WORK ITEM -
Count the lines in the listing below that contain the word "What" and reply with only that number.

RECORDED INFORMATION -
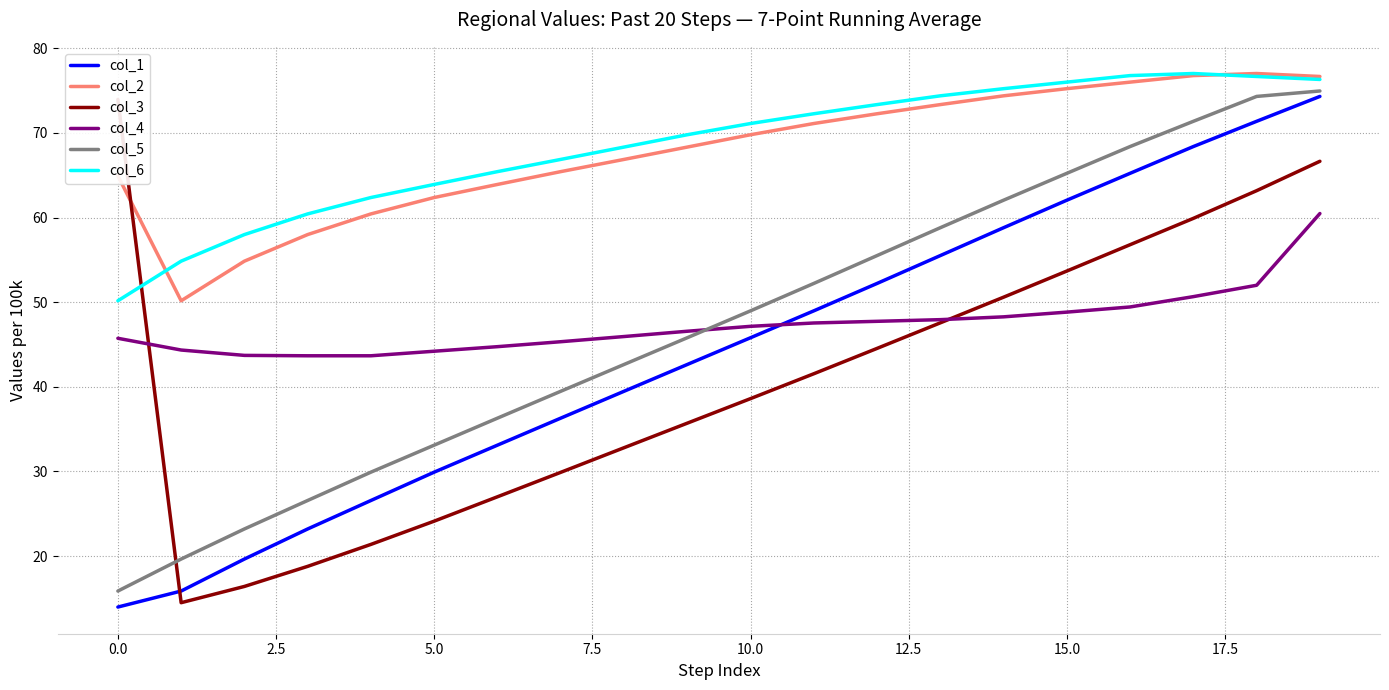

Is it true that col_4 equals 81.2 at 15.0?

False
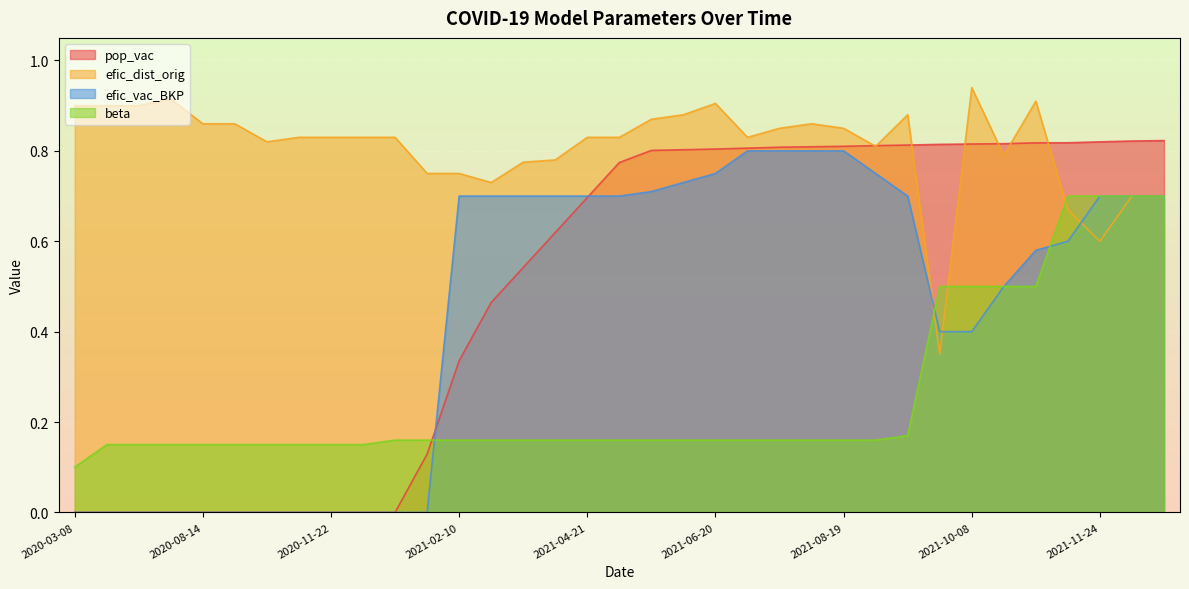

Which series ends up on top after the final intersection of pop_vac and efic_dist_orig?

pop_vac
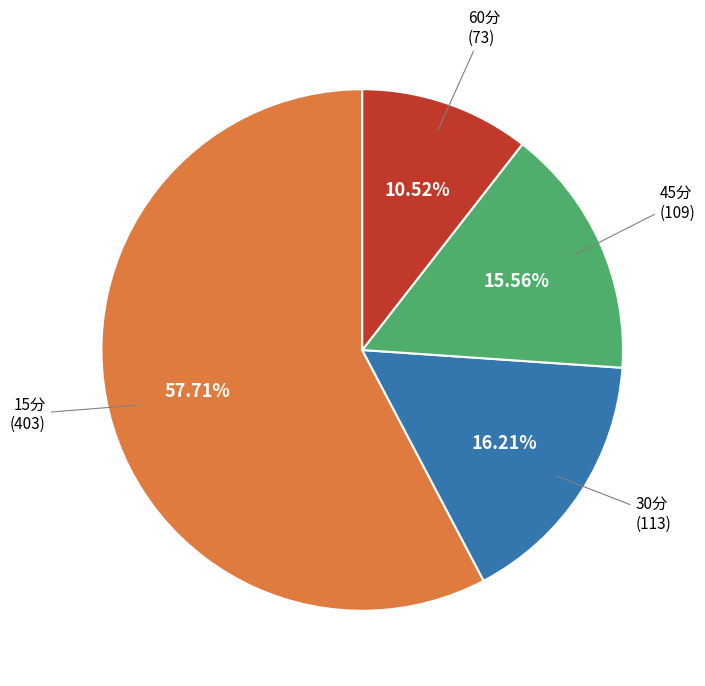

Combined, do 60分 and 30分 account for over 50%?

No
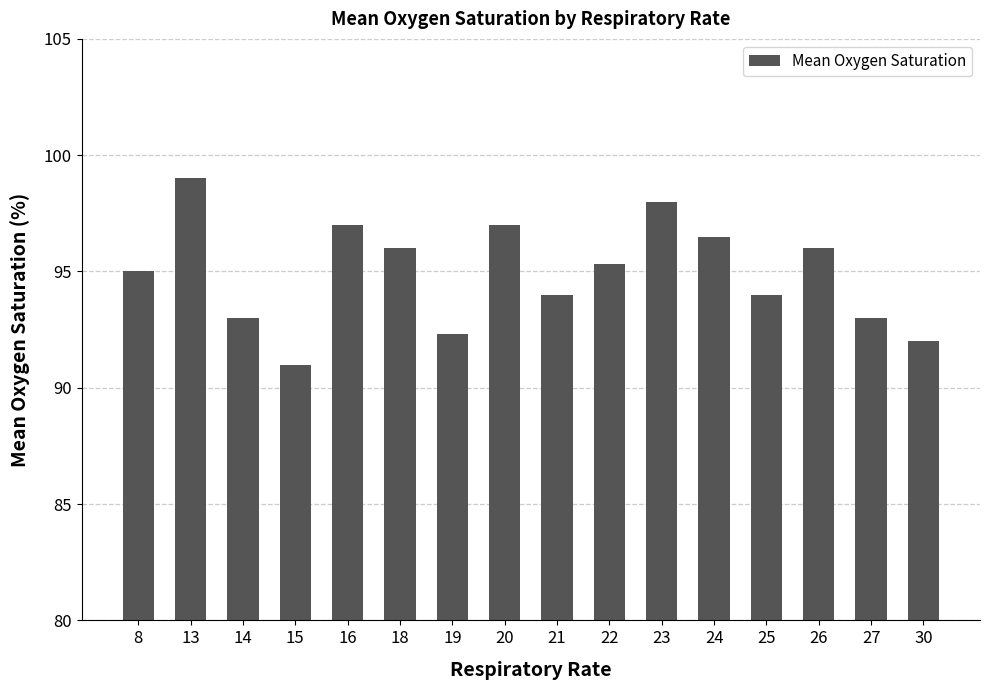

What is the ratio of the value at 30 to the value at 26?

1.0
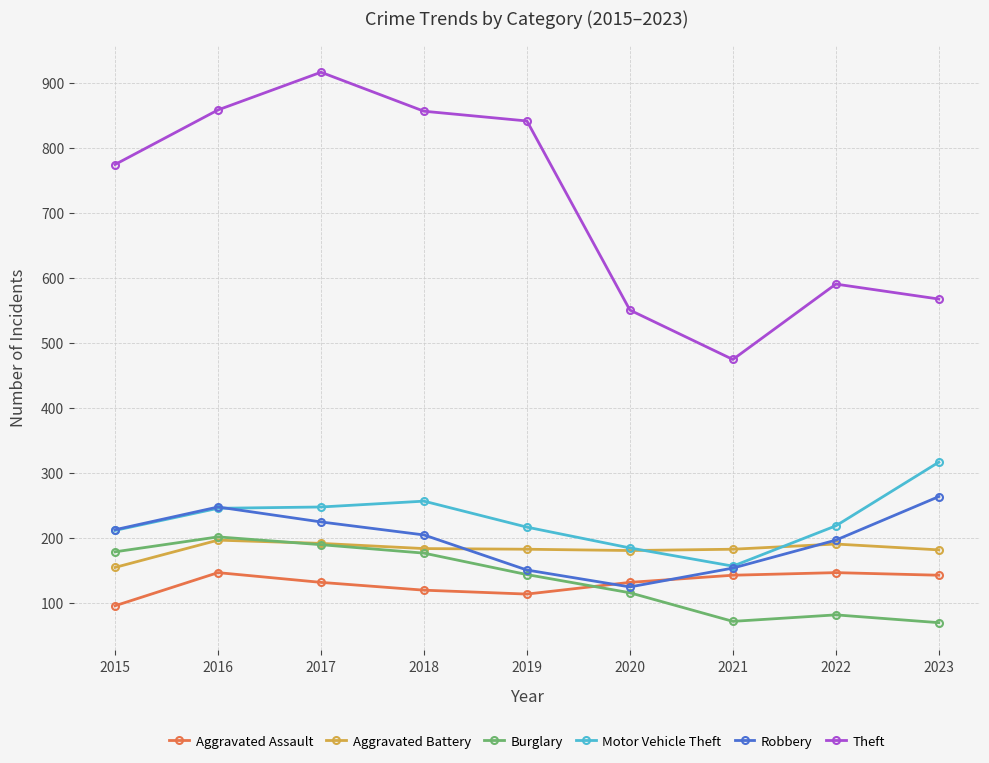

What is the difference between the second highest and minimum values in the Theft series?

384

EXERCISE RESULT -
2